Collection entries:
________________________________________

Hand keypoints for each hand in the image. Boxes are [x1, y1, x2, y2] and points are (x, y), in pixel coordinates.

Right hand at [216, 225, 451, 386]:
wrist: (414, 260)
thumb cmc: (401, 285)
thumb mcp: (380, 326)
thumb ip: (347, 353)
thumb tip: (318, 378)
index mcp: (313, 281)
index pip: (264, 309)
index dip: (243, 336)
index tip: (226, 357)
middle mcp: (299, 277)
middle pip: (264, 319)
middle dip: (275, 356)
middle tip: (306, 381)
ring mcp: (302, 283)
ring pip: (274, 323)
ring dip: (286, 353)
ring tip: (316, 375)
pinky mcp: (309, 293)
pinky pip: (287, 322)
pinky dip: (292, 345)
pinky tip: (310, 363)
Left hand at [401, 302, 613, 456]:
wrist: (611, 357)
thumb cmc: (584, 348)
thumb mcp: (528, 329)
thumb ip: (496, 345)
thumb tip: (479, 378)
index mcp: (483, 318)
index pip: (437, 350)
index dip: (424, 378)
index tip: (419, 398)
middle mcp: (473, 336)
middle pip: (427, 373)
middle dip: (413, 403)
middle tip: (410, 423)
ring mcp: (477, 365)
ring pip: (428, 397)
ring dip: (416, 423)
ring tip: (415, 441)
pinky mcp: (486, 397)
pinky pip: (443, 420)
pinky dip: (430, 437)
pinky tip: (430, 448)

________________________________________

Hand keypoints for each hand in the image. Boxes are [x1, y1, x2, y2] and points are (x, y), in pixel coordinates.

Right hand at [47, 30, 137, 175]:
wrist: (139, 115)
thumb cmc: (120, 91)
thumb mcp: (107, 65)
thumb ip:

________________________________________

What to work on => Scan the records above for the lines holding "ring mcp: (302, 283)" and "ring mcp: (477, 365)". Transcribe those two and every line between them word for word, and no others.

Task response =>
ring mcp: (302, 283)
ring pip: (274, 323)
ring dip: (286, 353)
ring tip: (316, 375)
pinky mcp: (309, 293)
pinky pip: (287, 322)
pinky dip: (292, 345)
pinky tip: (310, 363)
Left hand at [401, 302, 613, 456]:
wrist: (611, 357)
thumb cmc: (584, 348)
thumb mcp: (528, 329)
thumb ip: (496, 345)
thumb tip: (479, 378)
index mcp: (483, 318)
index pip: (437, 350)
index dip: (424, 378)
index tip: (419, 398)
middle mcp: (473, 336)
middle pip: (427, 373)
middle dip: (413, 403)
middle tip: (410, 423)
ring mcp: (477, 365)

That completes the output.